E ainda, do mesmo autor: “No Brasil, a presença do escravismo, além de suas seqüelas de ordem econômica, política e social, levou à consolidação das idéias greco-romanas do trabalho, visto e entendido como sofrimento e punição [?]. E, ademais, ressuscitou o velho dualismo que separa trabalho manual de trabalho intelectual, o ato de fazer do ato de pensar, considerando o pensamento intuitivo e contemplativo superior e antagônico ao discursivo, prático e material”. Ressalta-se com clareza o estado de coisas da principal colônia portuguesa à época: a alienação do trabalhador chegou bem antes que a Revolução Industrial (segmentação das funções manual-intelectual).

O fato é que todos (independentemente de divisões societárias) “tiveram (e têm) de suar” para construir o próprio sustento nesta terra, nesta mata virgem. É inimaginável, para o cidadão comum atrelado ao meio urbano, o cenário de alguns servos da vontade do Rei chegando para a colonização e aqui nada tendo encontrado. Um lugar aonde a Idade do Metal ainda não chegara; talvez só a da Pedra Polida. Aos índios bastava conhecer o fogo, bons curativos e a confecção de flechas mortais. O colono muito trouxe em caravelas e naus para efetuar a modernização. Adereços e adereços. Obra-prima ou “obra-pronta”, tanto faz, que ajudasse a erguer as primeiras casas, as primeiras vilas...

Como não fossem capazes de, mesmo com sua inteligência e tecnologia de que tanto se orgulhavam, erguer sozinhos uma economia que satisfizesse os interesses de Portugal, recrutaram índios e negros, nem estes nem aqueles de algum modo recompensados. Sequer no Brasil contemporâneo há uma justiça social clarividente: uma paradoxal xenofobia (um conceito dado como morto em terras tupiniquins) impede a perfeita intra-integração de povo tão heterogêneo de modo que cor da pele continua a ser forte pré-requisito em seleções empregatícias.

Glossário:

sertanejo – do sertão, rude, silvícola.

caipira – homem do mato, rústico (quase um sinônimo para sertanejo – no entanto o caipira é situado mais ao sul, geograficamente).

caboclo – cruzamento do índio com o negro. A cultura de extração das drogas da mata, nos seringais, é algo predominantemente caboclo.
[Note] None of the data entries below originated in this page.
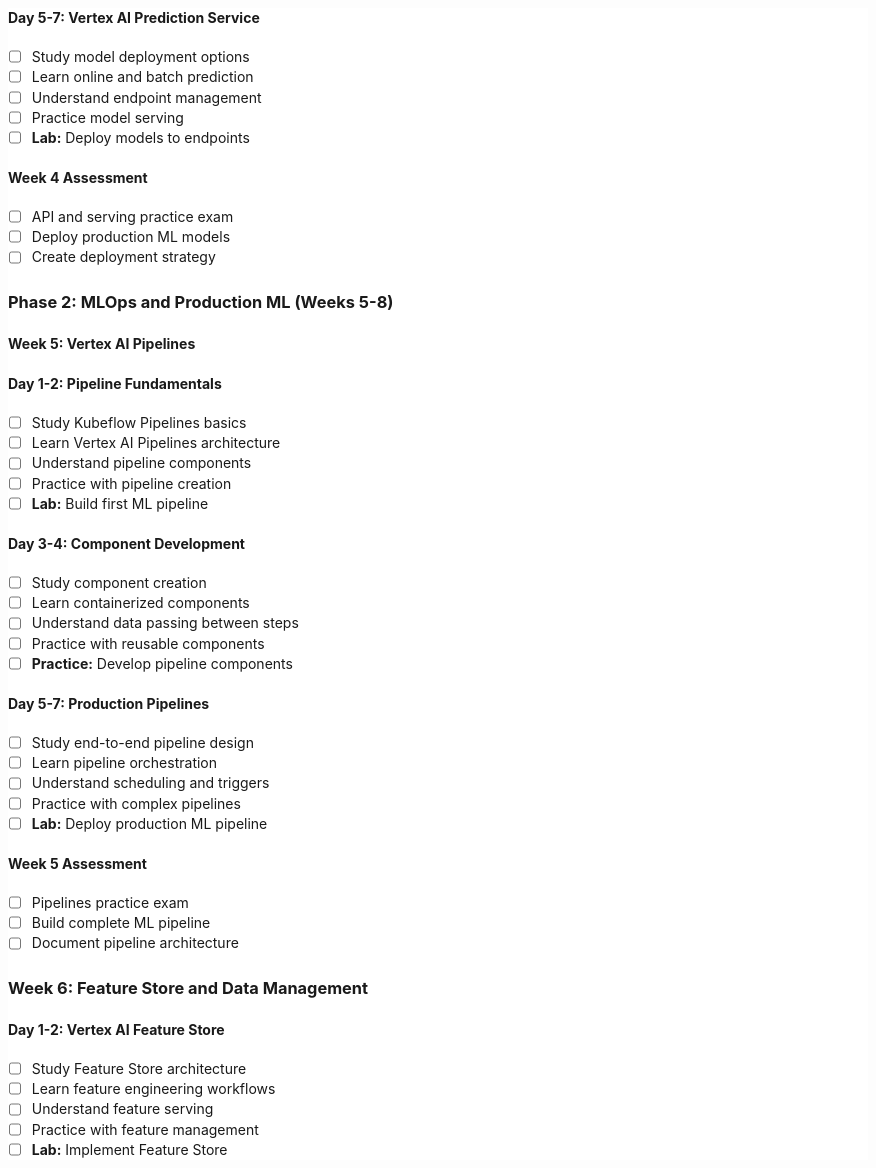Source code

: #### Day 5-7: Vertex AI Prediction Service
- [ ] Study model deployment options
- [ ] Learn online and batch prediction
- [ ] Understand endpoint management
- [ ] Practice model serving
- [ ] **Lab:** Deploy models to endpoints

#### Week 4 Assessment
- [ ] API and serving practice exam
- [ ] Deploy production ML models
- [ ] Create deployment strategy

### Phase 2: MLOps and Production ML (Weeks 5-8)

#### Week 5: Vertex AI Pipelines

#### Day 1-2: Pipeline Fundamentals
- [ ] Study Kubeflow Pipelines basics
- [ ] Learn Vertex AI Pipelines architecture
- [ ] Understand pipeline components
- [ ] Practice with pipeline creation
- [ ] **Lab:** Build first ML pipeline

#### Day 3-4: Component Development
- [ ] Study component creation
- [ ] Learn containerized components
- [ ] Understand data passing between steps
- [ ] Practice with reusable components
- [ ] **Practice:** Develop pipeline components

#### Day 5-7: Production Pipelines
- [ ] Study end-to-end pipeline design
- [ ] Learn pipeline orchestration
- [ ] Understand scheduling and triggers
- [ ] Practice with complex pipelines
- [ ] **Lab:** Deploy production ML pipeline

#### Week 5 Assessment
- [ ] Pipelines practice exam
- [ ] Build complete ML pipeline
- [ ] Document pipeline architecture

### Week 6: Feature Store and Data Management

#### Day 1-2: Vertex AI Feature Store
- [ ] Study Feature Store architecture
- [ ] Learn feature engineering workflows
- [ ] Understand feature serving
- [ ] Practice with feature management
- [ ] **Lab:** Implement Feature Store
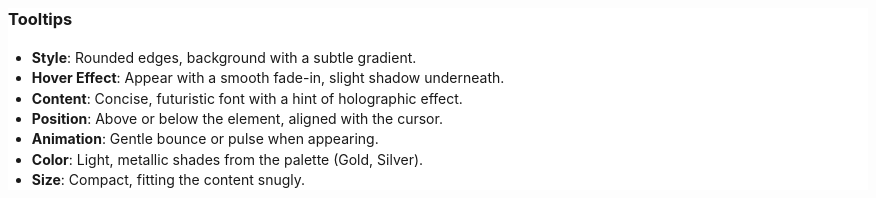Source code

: ### **Tooltips**

- **Style**: Rounded edges, background with a subtle gradient.
- **Hover Effect**: Appear with a smooth fade-in, slight shadow underneath.
- **Content**: Concise, futuristic font with a hint of holographic effect.
- **Position**: Above or below the element, aligned with the cursor.
- **Animation**: Gentle bounce or pulse when appearing.
- **Color**: Light, metallic shades from the palette (Gold, Silver).
- **Size**: Compact, fitting the content snugly.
mameluco – cruzamento de branco com índio; brasilíndio ou neo-brasileiro. Interessante observar que o conceito de “neo-brasileiro” é anterior ao de brasileiro, de fato, pois este viria a surgir somente no século XVIII. O prefixo “neo-” é para designar o “novo habitante das Américas”, mas isso exclusivamente em relação à matriz tupi. Em seguida, conforme os mestiçados iam “se acostumando” com o status da Ninguendade (ou antes, vão-no diluindo), cunhou-se o termo brasileiro, ou a idéia de “brasilidade” como são entendíveis ainda hoje, designações pátrias de uma novíssima etnia tropical (embora de matrizes milenares!) que não se julgava nem portuguesa, nem africana, sequer aborígene. Nós.

mulato – cruzamento de branco com negro.

Referência bibliográfica

RIBEIRO, Darcy. O Povo Brasileiro – A formação e o sentido do Brasil. São Paulo: Companhia das Letras, 1995.

BRASIL, Luiz Augusto Damaceno. Segurança no Trabalho em Cursos de Nível Técnico da Educação Profissional. Brasília: UCB, 2002.